Saved data entries:

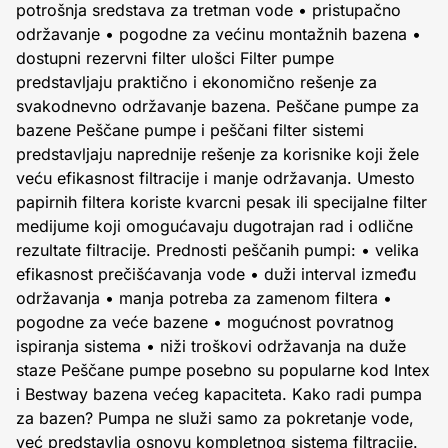
potrošnja sredstava za tretman vode • pristupačno
održavanje • pogodne za većinu montažnih bazena •
dostupni rezervni filter ulošci Filter pumpe
predstavljaju praktično i ekonomično rešenje za
svakodnevno održavanje bazena. Peščane pumpe za
bazene Peščane pumpe i peščani filter sistemi
predstavljaju naprednije rešenje za korisnike koji žele
veću efikasnost filtracije i manje održavanja. Umesto
papirnih filtera koriste kvarcni pesak ili specijalne filter
medijume koji omogućavaju dugotrajan rad i odlične
rezultate filtracije. Prednosti peščanih pumpi: • velika
efikasnost prečišćavanja vode • duži interval između
održavanja • manja potreba za zamenom filtera •
pogodne za veće bazene • mogućnost povratnog
ispiranja sistema • niži troškovi održavanja na duže
staze Peščane pumpe posebno su popularne kod Intex
i Bestway bazena većeg kapaciteta. Kako radi pumpa
za bazen? Pumpa ne služi samo za pokretanje vode,
već predstavlja osnovu kompletnog sistema filtracije.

• [Exercise requirements]: For the records above, give the number of lines containing the string "pogodne" and no other words.

• [Response]: 2